An important detail of the NodeStateDiff mechanism is the childNodeChanged method that will get called if there are any changes in the subtree starting at the named child node. The comparison method should thus be able to efficiently detect differences at any depth below the given nodes. On the other hand the childNodeChanged method is called only for the direct child node, and the diff implementation should explicitly recurse down the tree if it wants to know what exactly did change under that subtree.

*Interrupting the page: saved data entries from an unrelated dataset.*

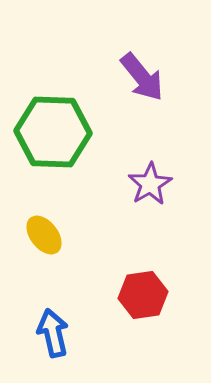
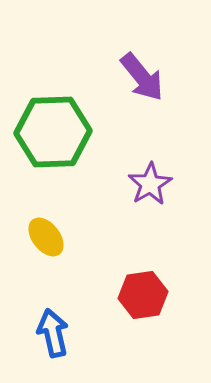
green hexagon: rotated 4 degrees counterclockwise
yellow ellipse: moved 2 px right, 2 px down
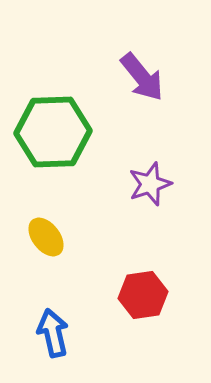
purple star: rotated 12 degrees clockwise
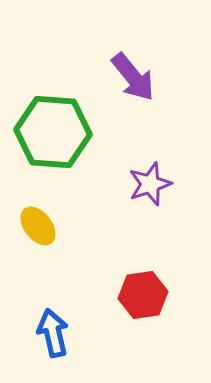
purple arrow: moved 9 px left
green hexagon: rotated 6 degrees clockwise
yellow ellipse: moved 8 px left, 11 px up
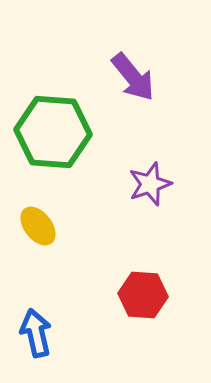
red hexagon: rotated 12 degrees clockwise
blue arrow: moved 17 px left
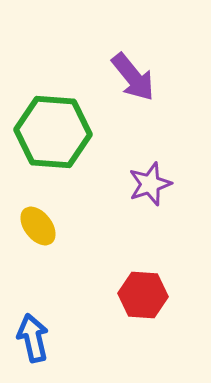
blue arrow: moved 3 px left, 5 px down
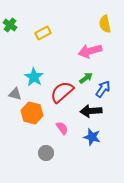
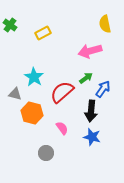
black arrow: rotated 80 degrees counterclockwise
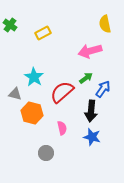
pink semicircle: rotated 24 degrees clockwise
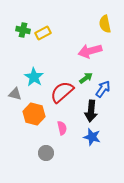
green cross: moved 13 px right, 5 px down; rotated 24 degrees counterclockwise
orange hexagon: moved 2 px right, 1 px down
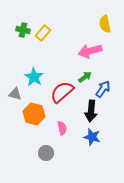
yellow rectangle: rotated 21 degrees counterclockwise
green arrow: moved 1 px left, 1 px up
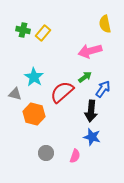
pink semicircle: moved 13 px right, 28 px down; rotated 32 degrees clockwise
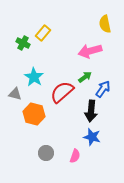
green cross: moved 13 px down; rotated 16 degrees clockwise
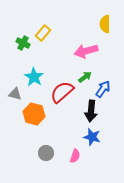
yellow semicircle: rotated 12 degrees clockwise
pink arrow: moved 4 px left
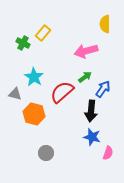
pink semicircle: moved 33 px right, 3 px up
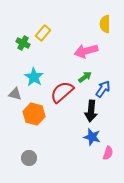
gray circle: moved 17 px left, 5 px down
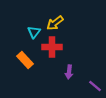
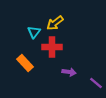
orange rectangle: moved 3 px down
purple arrow: rotated 88 degrees counterclockwise
purple line: moved 1 px right, 3 px up
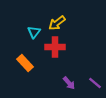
yellow arrow: moved 2 px right
red cross: moved 3 px right
purple arrow: moved 11 px down; rotated 40 degrees clockwise
purple line: moved 1 px left
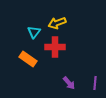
yellow arrow: rotated 18 degrees clockwise
orange rectangle: moved 3 px right, 4 px up; rotated 12 degrees counterclockwise
purple line: rotated 56 degrees clockwise
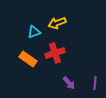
cyan triangle: rotated 32 degrees clockwise
red cross: moved 6 px down; rotated 18 degrees counterclockwise
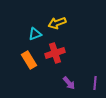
cyan triangle: moved 1 px right, 2 px down
orange rectangle: moved 1 px right, 1 px down; rotated 24 degrees clockwise
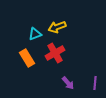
yellow arrow: moved 4 px down
red cross: rotated 12 degrees counterclockwise
orange rectangle: moved 2 px left, 2 px up
purple arrow: moved 1 px left
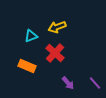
cyan triangle: moved 4 px left, 2 px down
red cross: rotated 18 degrees counterclockwise
orange rectangle: moved 8 px down; rotated 36 degrees counterclockwise
purple line: rotated 48 degrees counterclockwise
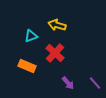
yellow arrow: moved 2 px up; rotated 36 degrees clockwise
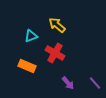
yellow arrow: rotated 24 degrees clockwise
red cross: rotated 12 degrees counterclockwise
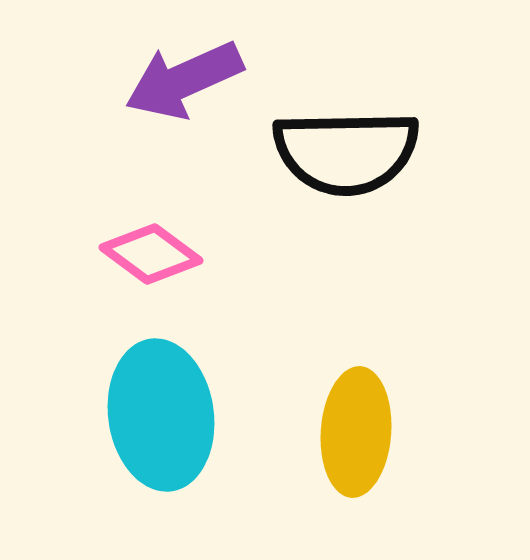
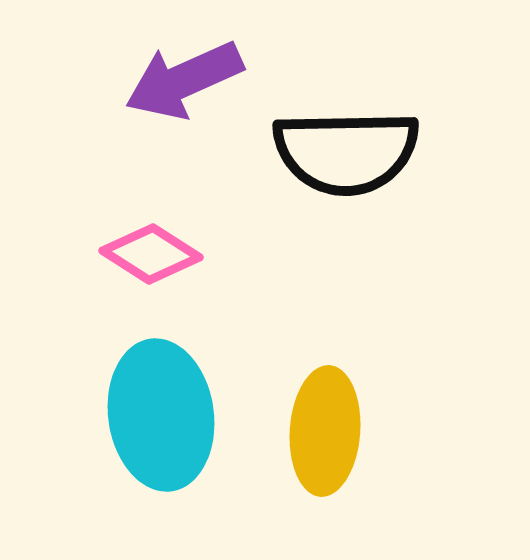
pink diamond: rotated 4 degrees counterclockwise
yellow ellipse: moved 31 px left, 1 px up
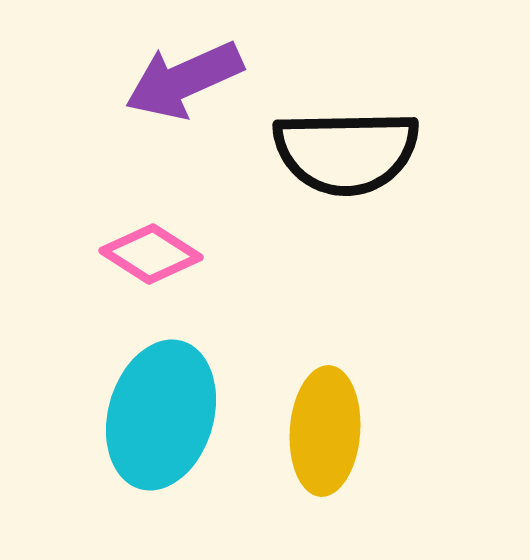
cyan ellipse: rotated 24 degrees clockwise
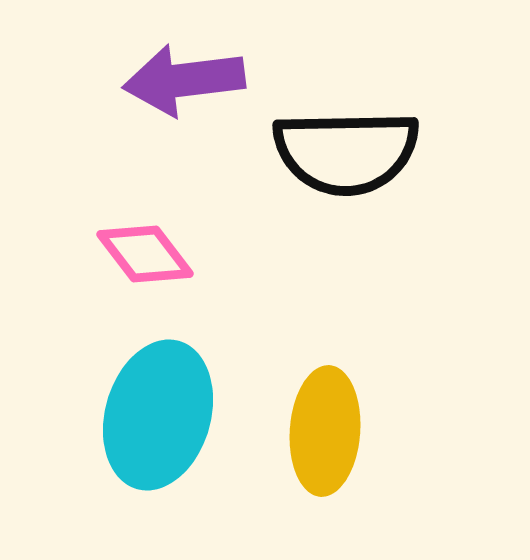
purple arrow: rotated 17 degrees clockwise
pink diamond: moved 6 px left; rotated 20 degrees clockwise
cyan ellipse: moved 3 px left
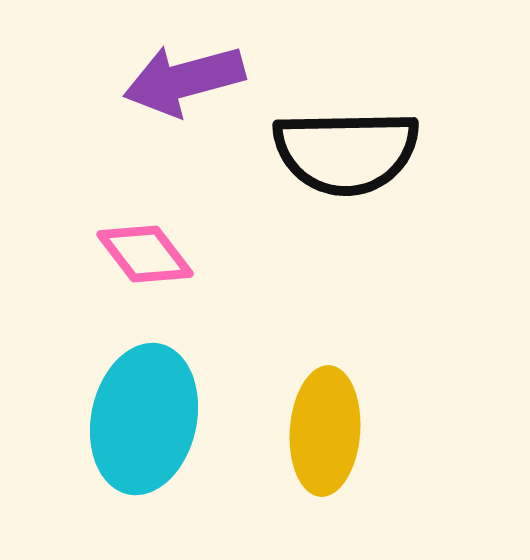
purple arrow: rotated 8 degrees counterclockwise
cyan ellipse: moved 14 px left, 4 px down; rotated 4 degrees counterclockwise
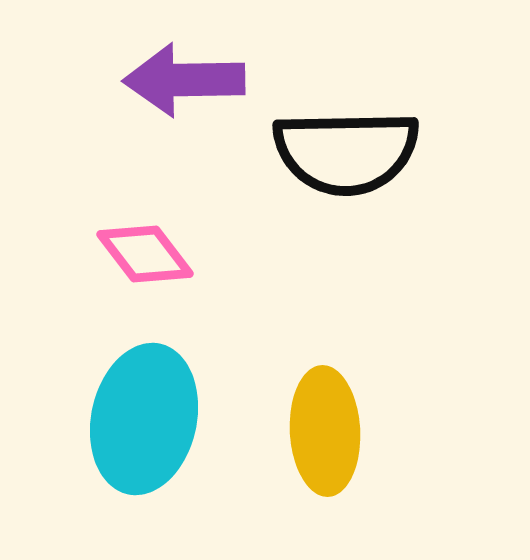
purple arrow: rotated 14 degrees clockwise
yellow ellipse: rotated 7 degrees counterclockwise
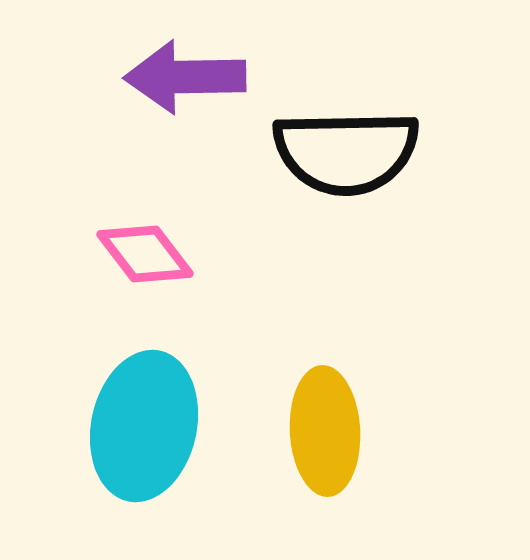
purple arrow: moved 1 px right, 3 px up
cyan ellipse: moved 7 px down
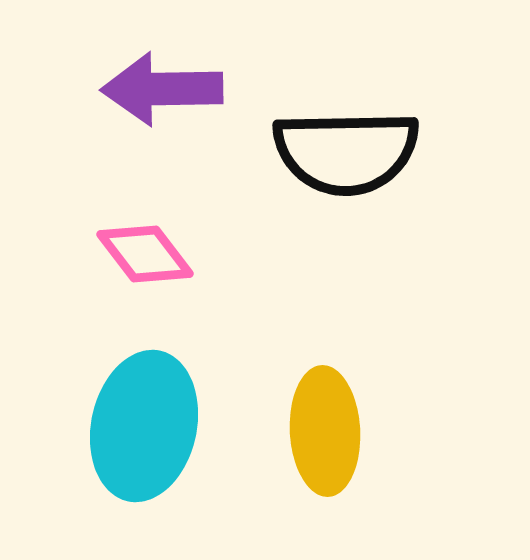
purple arrow: moved 23 px left, 12 px down
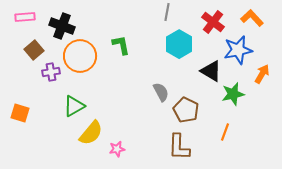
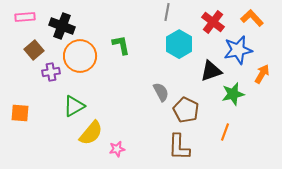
black triangle: rotated 50 degrees counterclockwise
orange square: rotated 12 degrees counterclockwise
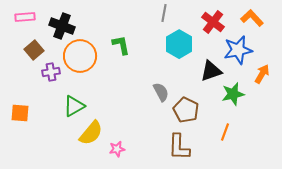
gray line: moved 3 px left, 1 px down
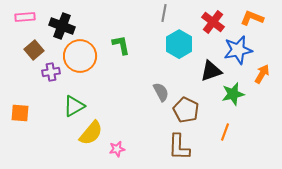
orange L-shape: rotated 25 degrees counterclockwise
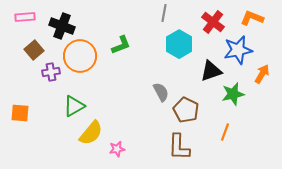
green L-shape: rotated 80 degrees clockwise
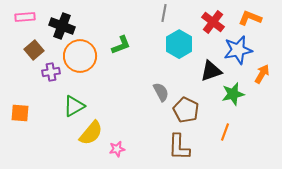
orange L-shape: moved 2 px left
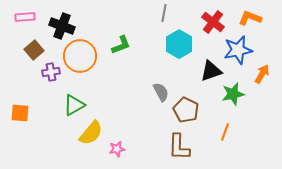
green triangle: moved 1 px up
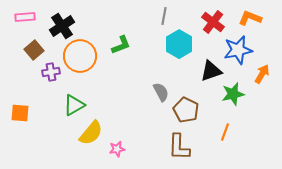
gray line: moved 3 px down
black cross: rotated 35 degrees clockwise
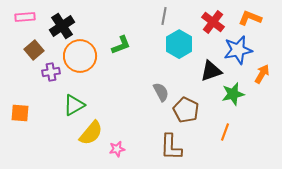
brown L-shape: moved 8 px left
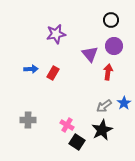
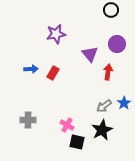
black circle: moved 10 px up
purple circle: moved 3 px right, 2 px up
black square: rotated 21 degrees counterclockwise
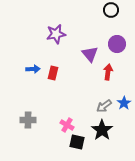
blue arrow: moved 2 px right
red rectangle: rotated 16 degrees counterclockwise
black star: rotated 10 degrees counterclockwise
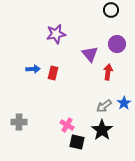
gray cross: moved 9 px left, 2 px down
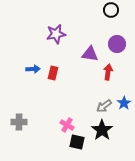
purple triangle: rotated 42 degrees counterclockwise
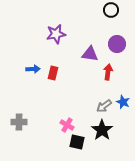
blue star: moved 1 px left, 1 px up; rotated 16 degrees counterclockwise
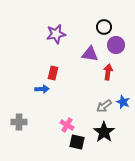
black circle: moved 7 px left, 17 px down
purple circle: moved 1 px left, 1 px down
blue arrow: moved 9 px right, 20 px down
black star: moved 2 px right, 2 px down
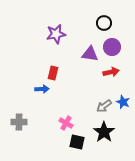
black circle: moved 4 px up
purple circle: moved 4 px left, 2 px down
red arrow: moved 3 px right; rotated 70 degrees clockwise
pink cross: moved 1 px left, 2 px up
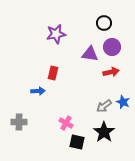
blue arrow: moved 4 px left, 2 px down
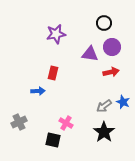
gray cross: rotated 28 degrees counterclockwise
black square: moved 24 px left, 2 px up
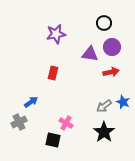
blue arrow: moved 7 px left, 11 px down; rotated 32 degrees counterclockwise
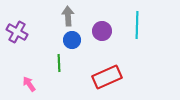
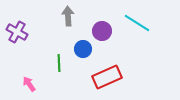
cyan line: moved 2 px up; rotated 60 degrees counterclockwise
blue circle: moved 11 px right, 9 px down
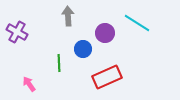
purple circle: moved 3 px right, 2 px down
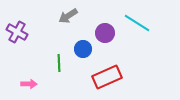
gray arrow: rotated 120 degrees counterclockwise
pink arrow: rotated 126 degrees clockwise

The code for such recursion typically looks something like this:

public void childNodeChanged(
        String name, NodeState before, NodeState after) {
    after.compareAgainstBaseState(before, ...);
}

The commit hook mechanism

TODO

Commit validation

TODO

TODO: Basic validator class

class DenyContentWithName extends DefaultValidator {

    private final String name;

    public DenyContentWithName(String name) {
        this.name = name;
    }

    @Override
    public void propertyAdded(PropertyState after)
            throws CommitFailedException {
        if (name.equals(after.getName())) {
            throw new CommitFailedException(
                    "Properties named " + name + " are not allowed");
        }
    }


}

TODO: Example of how the validator works

Repository repository = new Jcr()
    .with(new DenyContentWithName("bar"))
    .createRepository();

Session session = repository.login();
Node root = session.getRootNode();
root.setProperty("foo", "abc");
session.save();
root.setProperty("bar", "def");
session.save(); // will throw an exception

TODO: Extended example that also works below root and covers also node names

class DenyContentWithName extends DefaultValidator {

    private final String name;

    public DenyContentWithName(String name) {
        this.name = name;
    }

    private void testName(String addedName) throws CommitFailedException {
        if (name.equals(addedName)) {
            throw new CommitFailedException(
                    "Content named " + name + " is not allowed");
        }
    }

    @Override
    public void propertyAdded(PropertyState after)
            throws CommitFailedException {
        testName(after.getName());
    }

    @Override
    public Validator childNodeAdded(String name, NodeState after)
            throws CommitFailedException {
        testName(name);
        return this;
    }

    @Override
    public Validator childNodeChanged(
            String name, NodeState before, NodeState after)
            throws CommitFailedException {
        return this;
    }

}

Commit modification

TODO

TODO: Basic commit hook example

class RenameContentHook implements CommitHook {

    private final String name;

    private final String rename;

    public RenameContentHook(String name, String rename) {
        this.name = name;
        this.rename = rename;
    }

    @Override @Nonnull
    public NodeState processCommit(NodeState before, NodeState after)
            throws CommitFailedException {
        PropertyState property = after.getProperty(name);
        if (property != null) {
            NodeBuilder builder = after.builder();
            builder.removeProperty(name);
            if (property.isArray()) {
                builder.setProperty(rename, property.getValues());
            } else {
                builder.setProperty(rename, property.getValue());
            }
            return builder.getNodeState();
        }
        return after;
    }

}

TODO: Using the commit hook to avoid the exception from a validator

Repository repository = new Jcr()
    .with(new RenameContentHook("bar", "foo"))
    .with(new DenyContentWithName("bar"))
    .createRepository();

Session session = repository.login();
Node root = session.getRootNode();
root.setProperty("foo", "abc");
session.save();
root.setProperty("bar", "def");
session.save(); // will not throw an exception!
System.out.println(root.getProperty("foo").getString()); // Prints "def"!